By the way, this is my second homage to Bo. I also wrote about him in April of 2021 and my father-in-law’s Bo Diddley obsession. If so inclined, you can access that HERE, and it features videos of Bo performing on the Ed Sullivan Show and a snippet from the movie Fritz the Cat

By the way, the white fellow in the collage up above is my father-in-law Lee Tigner in his younger days.

[bongo fade out]

[1] What prompted this foray into nostalgia was my recent poem, which you can access HERE, “The St James Infirmary iPhone Blues.”

2 thoughts on “Bo Diddley Revisited

  1. I was six years old in ’58 when my older brother brought ‘Bo Diddley’ home from the record store. He put it on the turntable on the big console stereo in the family den and turned it up.

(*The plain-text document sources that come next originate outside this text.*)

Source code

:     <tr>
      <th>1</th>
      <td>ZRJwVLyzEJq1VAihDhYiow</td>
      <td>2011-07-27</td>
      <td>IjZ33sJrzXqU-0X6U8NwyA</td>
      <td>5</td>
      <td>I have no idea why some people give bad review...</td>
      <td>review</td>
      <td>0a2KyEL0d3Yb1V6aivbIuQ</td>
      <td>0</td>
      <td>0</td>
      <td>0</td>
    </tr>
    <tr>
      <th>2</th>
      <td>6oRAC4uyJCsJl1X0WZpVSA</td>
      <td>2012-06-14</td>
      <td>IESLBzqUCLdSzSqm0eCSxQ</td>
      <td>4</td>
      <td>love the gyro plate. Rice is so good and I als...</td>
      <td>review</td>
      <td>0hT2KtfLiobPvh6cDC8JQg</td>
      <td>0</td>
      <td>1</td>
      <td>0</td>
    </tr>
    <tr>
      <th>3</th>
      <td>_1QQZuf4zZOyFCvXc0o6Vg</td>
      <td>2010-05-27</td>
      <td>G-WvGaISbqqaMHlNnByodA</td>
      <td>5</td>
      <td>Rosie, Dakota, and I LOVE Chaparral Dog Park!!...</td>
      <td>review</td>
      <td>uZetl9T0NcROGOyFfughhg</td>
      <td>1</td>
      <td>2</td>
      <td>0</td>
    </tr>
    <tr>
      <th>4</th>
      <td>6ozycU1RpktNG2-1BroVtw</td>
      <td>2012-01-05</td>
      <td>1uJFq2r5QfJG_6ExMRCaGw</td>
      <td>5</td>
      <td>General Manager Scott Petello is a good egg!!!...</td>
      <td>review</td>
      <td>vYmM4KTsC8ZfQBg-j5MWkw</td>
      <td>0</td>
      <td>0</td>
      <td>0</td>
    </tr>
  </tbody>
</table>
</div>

That jungle beat went right to my soul and my brother Jimmy pulled out his pawn shop Gibson guitar and tried his best to imitate the sound. My parents, blues fans to the core, thought it was reminiscent of the music they had heard in the juke joints of rural Arkansas just up Hwy. 49 from Clarksdale. We all loved Bo.
    Next came ‘Go Bo Diddley’ and then ‘Have Guitar, Will Travel’. We couldn’t get enough of that rhythm and by ’63, I was taking guitar lessons on that very same Gibson and doing my best to mimic the innovator, Bo. I inherited those albums and still have them in my collection.
    Fast forward a couple of decades and Dana and I were at that same show in N. Charleston. We saw him again in the early 80’s in south Florida. His daughter Tammy was playing drums with him then and I have a great photo of Bo and my wife Dana arm in arm.
    Your April ’21 homage to Bo was much appreciated and inspired me to make a pilgrimage to Bronson to see the gravesite for myself. So, on the way back from Crystal River last year we found the lonely graveyard and stopped to pay our respects. With a bottle of bourbon in hand, we made our way the huge granite marker with the signature red square guitar etched into the stone. Just as we poured out a shot for the Man, a car coming down Hwy. 24 screeched to a stop and turned into the cemetery. Two people in the car were eyeing us suspiciously and we didn’t know what was up. Two girls got out of the car and walked up to ask what we were doing there. To honor Bo, we said. They then revealed that they were both Bo’s daughters and lived in his house just down the road. Tammy, the drummer, and her sister Terri were so pleased that someone would take the time to come to Bronson just to visit the site. We drank some whiskey and talked about their dad and they even sang a song they had written about him (which we recorded on our phone). Terri presented me with a special green guitar pick of Bo’s that she said she always carried with her and they invited us back to their house for more whiskey and to visit. It was late in the day though and we had miles to go before we rested back in our home in Awendaw. So we exchanged phone info, said our goodbyes and headed north. Since then, we’ve sent photos and greetings back and forth and will look forward to returning to Bronson for another proper visit.
    Wesley, thanks to your first homage to Bo, Dana and I had a serendipitous experience with the daughters of one of my all-time guitar god and one we will never forget.